Sedangkan kemaslahatan rakyat tidak pernah jadi prioritas. Janji-janji manis yang mereka ucapkan saat Pemilu lima tahun yang lalu hanya sebagai pemanis bibir dan tidak pernah diwujudkan.
Sistem Kapitalisme juga melahirkan pejabat yang tamak, wacana penundaan Pemilu adalah bukti bahwa mereka tidak pernah puas dengan apa yang telah mereka miliki. Mereka ingin terus berkuasa dan menambah pundi-pundi kekayaan.
Rasulullah saw. bersabda: “Seandainya manusia itu diberi satu lembah penuh dengan emas, ia tentu ingin lagi yang kedua. Jika ia diberi yang kedua, ia ingin lagi yang ketiga. Tidak ada yang bisa mengahalangi isi perutnya selain tanah. Dan Allah Maha Penerima taubat siapa saja yang mau bertaubat.” (HR. Al Bukhari)
Inilah gambaran tentang orang yang selalu merasa kurang dan tidak pernah bersyukur dengan apa yang telah mereka miliki sehingga mereka berambisi untuk terus meraih harta dan kekuasaan. Karena mereka telah dikuasai oleh hawa nafsu hingga mereka menjadi orang yang tamak lagi serakah.
Sistem Islam Melahirkan Pemimpin yang Amanah
Sistem Islam menjadikan politik sebagai jalan melayani kepentingan publik. Kepemimpinan dalam Islam bernilai ukhrawi, yang akan dimintai pertanggungjawaban oleh Allah di akhirat kelak. Selain itu, pemilihan pemimpin dalam Islam dilakukan dengan cara berbaiat sehingga tidak memerlukan biaya banyak seperti dalam sistem demokrasi.
Pemimpin yang dipilih pun harus yang memenuhi syarat sebagai pemimpin. Sehingga lahirlah pemimpin yang amanah, bertanggung jawab dan zuhud terhadap dunia.
Salah satunya adalah Umar bin Khattab. Meskipun beliau seorang khalifah yang kekuasaannya meliputi 2/3 bagian dunia tidak membuat beliau hidup bergelimpang harta. Sebaliknya, kehidupan beliau sangat sederhana, tidak ada istana megah dan mobil mewah.

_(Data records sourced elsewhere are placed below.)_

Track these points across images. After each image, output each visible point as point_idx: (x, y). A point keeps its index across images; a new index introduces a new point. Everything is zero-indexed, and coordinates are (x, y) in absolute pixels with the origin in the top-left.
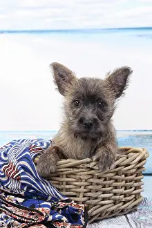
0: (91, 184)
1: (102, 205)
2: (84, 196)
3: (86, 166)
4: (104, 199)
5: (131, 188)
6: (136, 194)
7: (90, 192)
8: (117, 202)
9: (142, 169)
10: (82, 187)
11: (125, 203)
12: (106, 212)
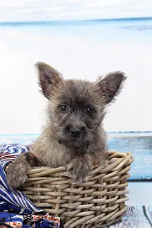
0: (68, 194)
1: (81, 217)
2: (60, 208)
3: (62, 174)
4: (82, 210)
5: (114, 197)
6: (120, 203)
7: (67, 203)
8: (99, 213)
9: (127, 176)
10: (58, 198)
11: (107, 213)
12: (86, 225)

Bahkan ia hanya memakan roti kering dan minyak zaitun untuk mengganjal perutnya. Ia takut memakan makanan yang enak sementara ada rakyatnya yang menderita kelaparan.
Beliau juga memanggul sendiri karung gandum untuk diberikan kepada seorang ibu dan anaknya yang kelaparan. Sulit rasanya memiliki pemimpin yang memiliki empati yang tinggi saat ini. Karena pemimpin yang baik hanya akan lahir dari sistem yang baik pula.